┌────────

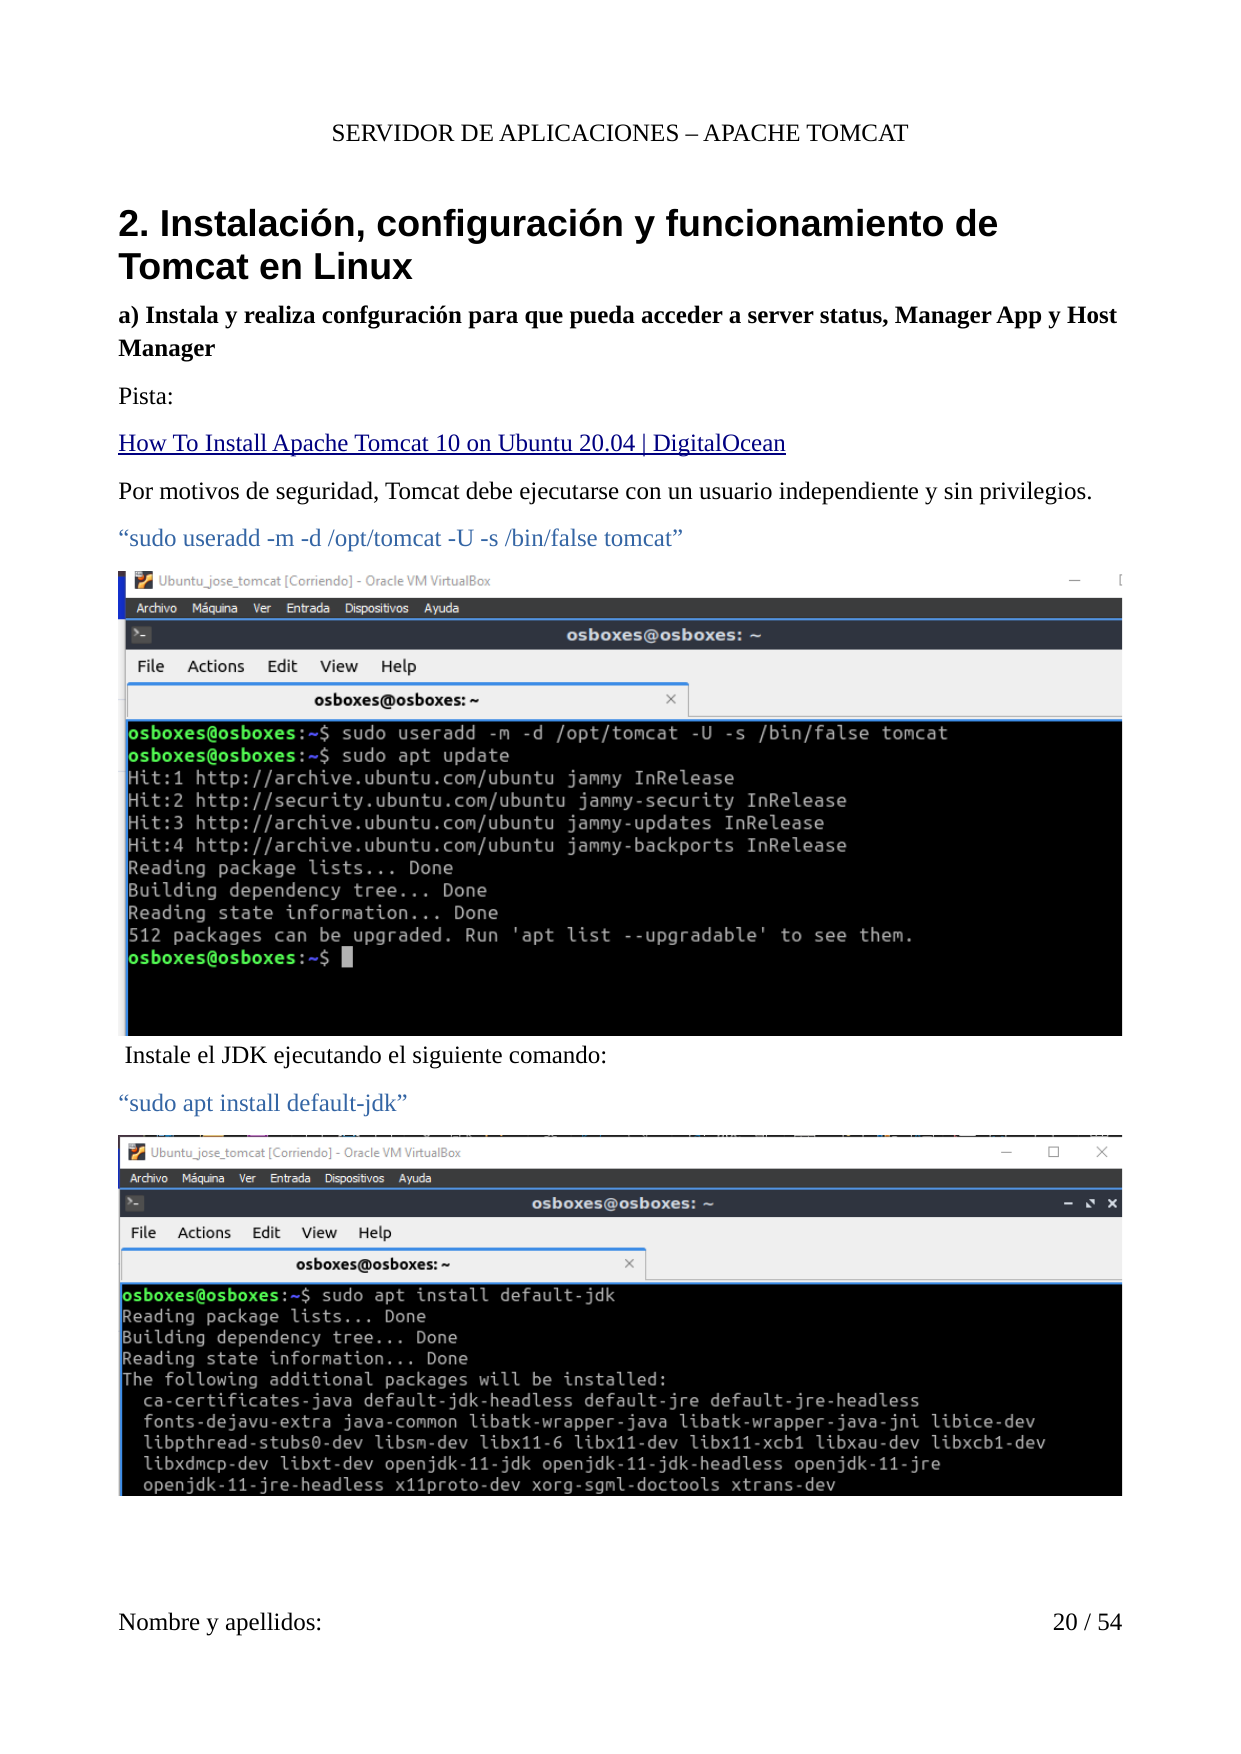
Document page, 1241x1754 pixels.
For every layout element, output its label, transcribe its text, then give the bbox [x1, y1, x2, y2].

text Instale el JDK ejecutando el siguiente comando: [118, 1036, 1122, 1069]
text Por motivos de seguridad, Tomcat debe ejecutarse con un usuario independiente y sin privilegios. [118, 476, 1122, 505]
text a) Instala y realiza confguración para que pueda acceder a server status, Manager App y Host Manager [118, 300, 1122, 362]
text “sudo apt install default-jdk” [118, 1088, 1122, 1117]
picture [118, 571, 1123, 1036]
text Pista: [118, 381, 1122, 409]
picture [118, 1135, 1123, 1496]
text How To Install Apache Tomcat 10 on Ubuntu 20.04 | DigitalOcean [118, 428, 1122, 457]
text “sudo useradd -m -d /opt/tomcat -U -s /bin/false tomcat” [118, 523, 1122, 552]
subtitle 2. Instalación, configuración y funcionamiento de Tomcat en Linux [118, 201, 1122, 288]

└────────
┌────────

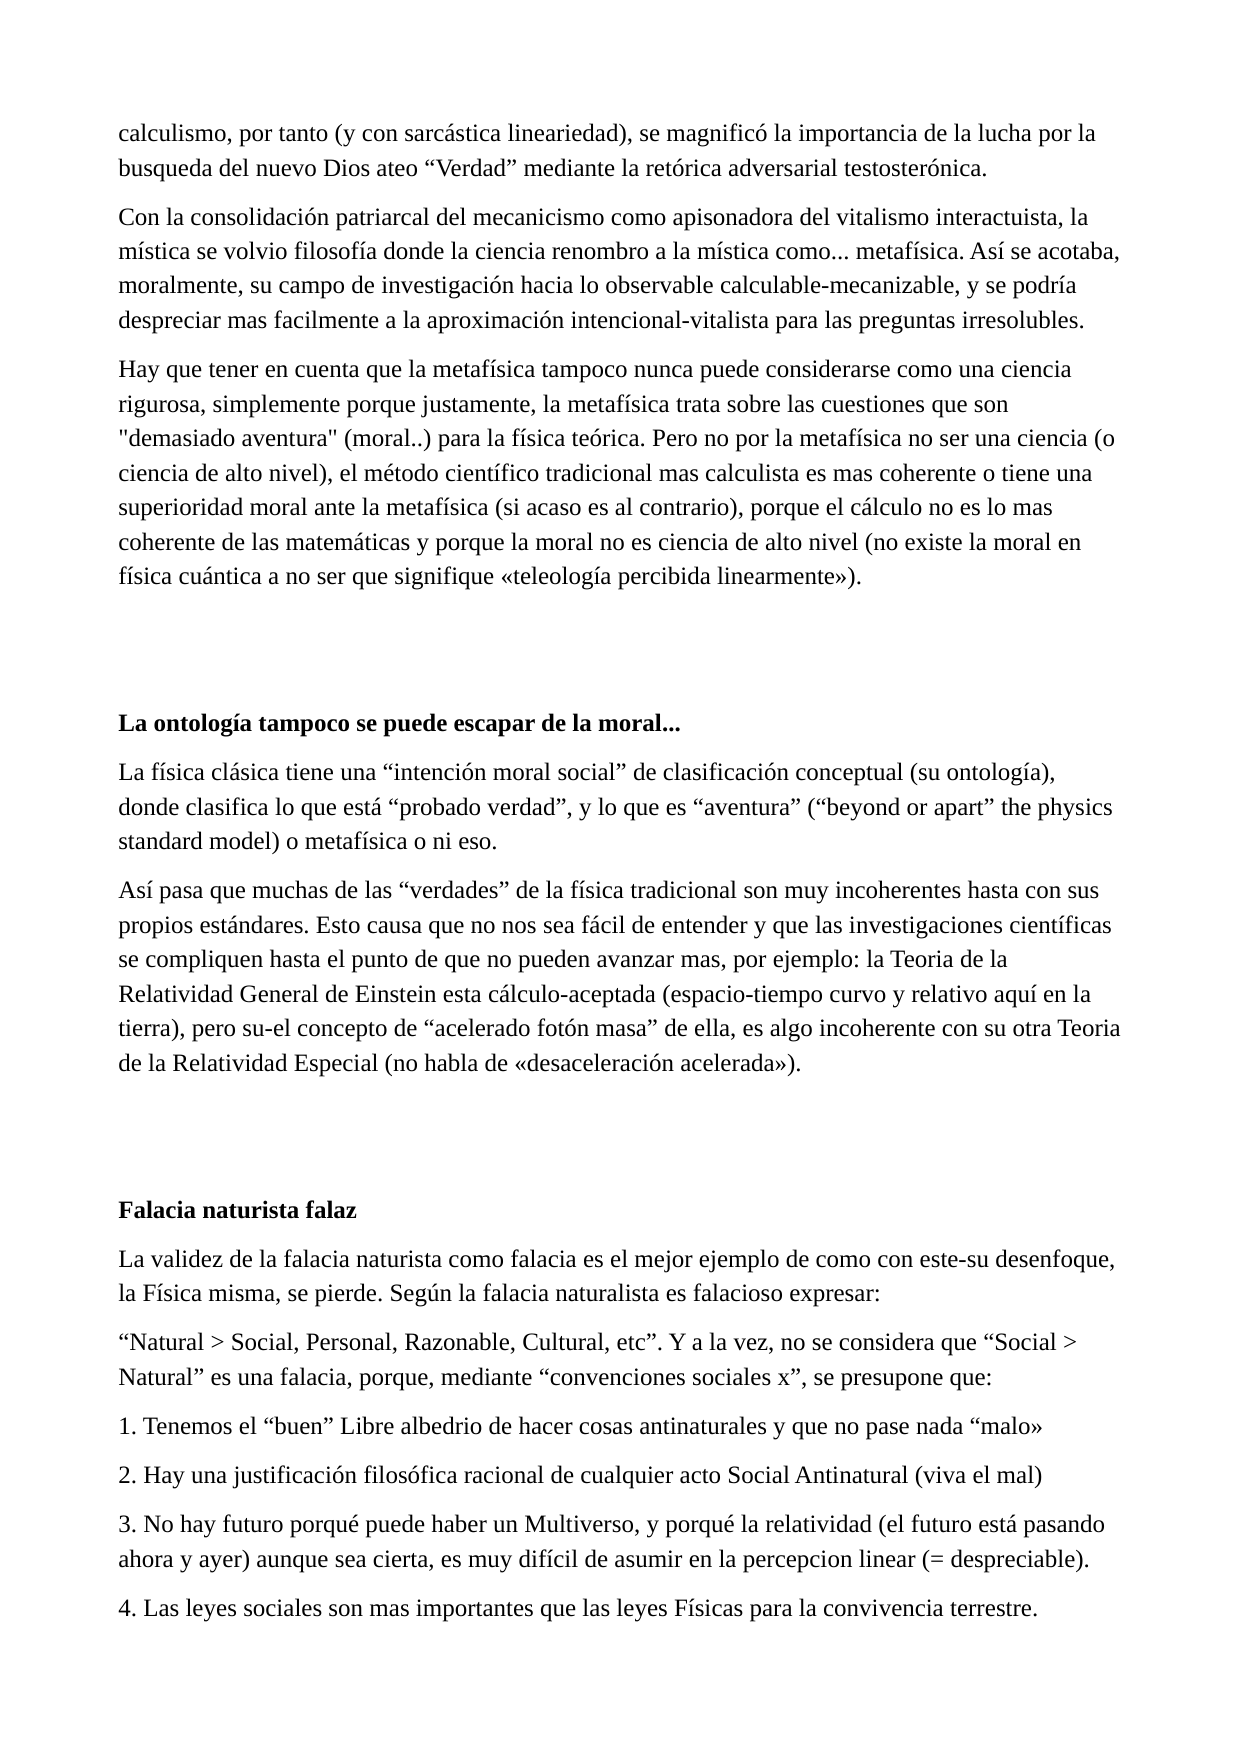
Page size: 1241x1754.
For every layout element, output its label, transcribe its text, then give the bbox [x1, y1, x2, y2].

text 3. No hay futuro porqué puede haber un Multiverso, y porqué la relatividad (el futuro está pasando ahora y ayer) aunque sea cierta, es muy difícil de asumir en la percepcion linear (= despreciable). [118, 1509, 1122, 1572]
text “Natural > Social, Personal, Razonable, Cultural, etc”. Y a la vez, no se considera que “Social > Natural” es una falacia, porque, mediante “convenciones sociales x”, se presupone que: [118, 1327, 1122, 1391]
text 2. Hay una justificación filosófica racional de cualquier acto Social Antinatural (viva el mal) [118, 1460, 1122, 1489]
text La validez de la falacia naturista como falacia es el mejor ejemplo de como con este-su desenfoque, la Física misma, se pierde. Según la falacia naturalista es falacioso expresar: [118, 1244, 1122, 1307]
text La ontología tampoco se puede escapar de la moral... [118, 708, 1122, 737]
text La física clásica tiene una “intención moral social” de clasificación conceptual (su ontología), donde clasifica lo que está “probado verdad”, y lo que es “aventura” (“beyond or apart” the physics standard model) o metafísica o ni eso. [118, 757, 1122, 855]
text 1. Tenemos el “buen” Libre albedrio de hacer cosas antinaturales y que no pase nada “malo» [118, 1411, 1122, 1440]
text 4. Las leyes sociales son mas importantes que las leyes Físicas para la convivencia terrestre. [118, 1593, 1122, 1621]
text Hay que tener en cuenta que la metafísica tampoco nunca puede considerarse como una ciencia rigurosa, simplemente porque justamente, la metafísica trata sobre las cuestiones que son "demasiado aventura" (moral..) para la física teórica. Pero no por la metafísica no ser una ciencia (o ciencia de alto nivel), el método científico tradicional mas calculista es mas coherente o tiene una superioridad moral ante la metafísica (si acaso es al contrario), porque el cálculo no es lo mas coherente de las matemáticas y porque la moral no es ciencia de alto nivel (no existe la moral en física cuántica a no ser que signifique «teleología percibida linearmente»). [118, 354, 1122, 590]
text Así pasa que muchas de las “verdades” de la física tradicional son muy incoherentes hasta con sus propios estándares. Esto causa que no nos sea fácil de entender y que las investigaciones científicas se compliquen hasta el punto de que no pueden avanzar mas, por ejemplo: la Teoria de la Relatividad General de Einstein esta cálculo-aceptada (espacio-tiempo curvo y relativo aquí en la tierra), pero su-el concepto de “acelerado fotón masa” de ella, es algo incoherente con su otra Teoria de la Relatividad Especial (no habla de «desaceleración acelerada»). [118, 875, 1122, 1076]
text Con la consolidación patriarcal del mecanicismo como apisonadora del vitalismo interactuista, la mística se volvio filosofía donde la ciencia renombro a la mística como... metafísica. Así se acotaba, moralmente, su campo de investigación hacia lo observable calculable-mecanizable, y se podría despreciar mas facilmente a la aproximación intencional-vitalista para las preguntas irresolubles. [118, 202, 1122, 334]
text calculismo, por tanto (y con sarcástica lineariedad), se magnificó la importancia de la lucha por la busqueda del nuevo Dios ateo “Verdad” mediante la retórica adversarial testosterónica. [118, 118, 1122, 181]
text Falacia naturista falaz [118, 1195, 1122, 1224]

└────────
┌────────

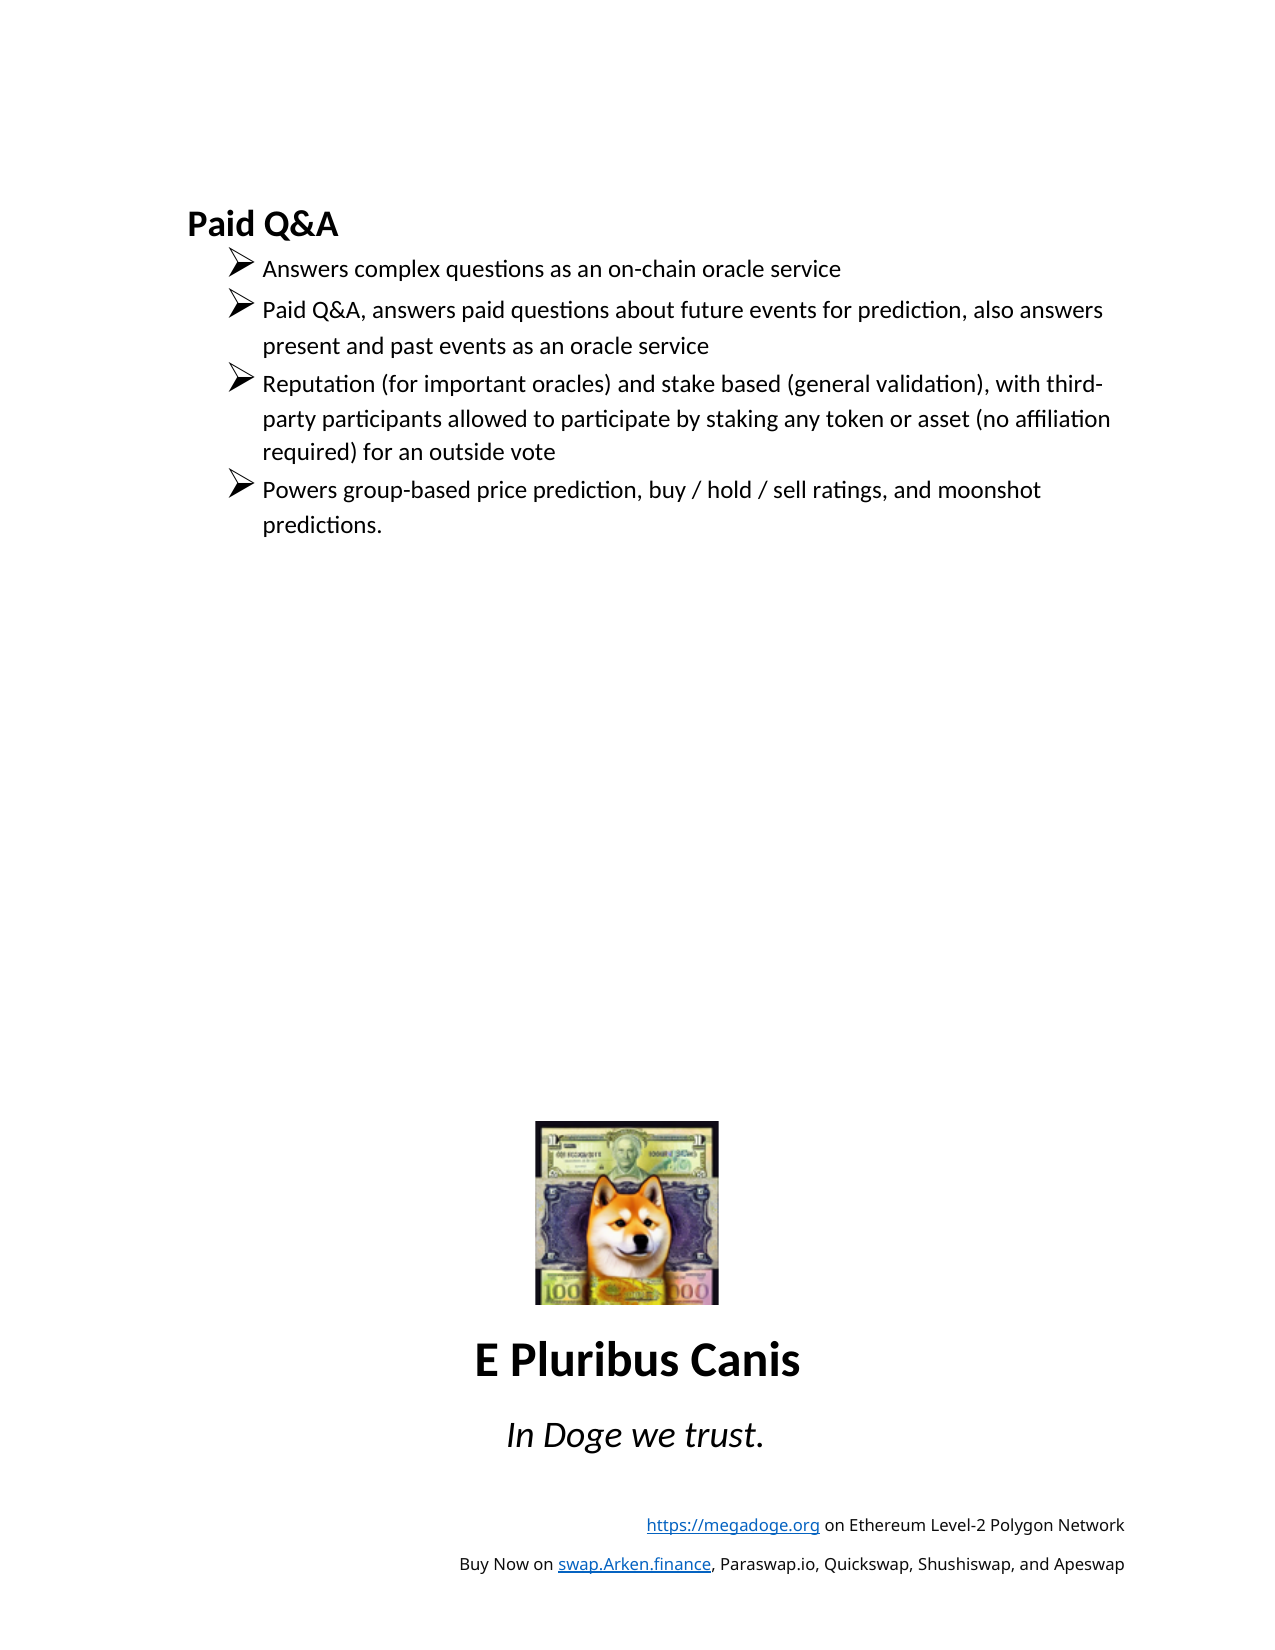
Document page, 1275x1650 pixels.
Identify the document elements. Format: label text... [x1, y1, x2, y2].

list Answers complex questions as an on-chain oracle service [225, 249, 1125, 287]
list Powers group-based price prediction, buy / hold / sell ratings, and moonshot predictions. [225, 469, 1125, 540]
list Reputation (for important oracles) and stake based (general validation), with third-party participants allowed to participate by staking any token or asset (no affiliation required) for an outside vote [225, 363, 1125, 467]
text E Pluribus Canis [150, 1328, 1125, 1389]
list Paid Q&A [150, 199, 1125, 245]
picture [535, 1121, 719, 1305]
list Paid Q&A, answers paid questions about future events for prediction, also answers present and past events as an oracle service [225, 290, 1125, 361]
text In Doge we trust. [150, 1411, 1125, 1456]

└────────

Copy out the lines of the second block of entries, from the line with "Page size: 1241x1754." up to and including the line with "text 3. No hay".

Page size: 1241x1754.
For every layout element, output its label, transcribe its text, then give the bbox [x1, y1, x2, y2].

text 3. No hay futuro porqué puede haber un Multiverso, y porqué la relatividad (el futuro está pasando ahora y ayer) aunque sea cierta, es muy difícil de asumir en la percepcion linear (= despreciable). [118, 1509, 1122, 1572]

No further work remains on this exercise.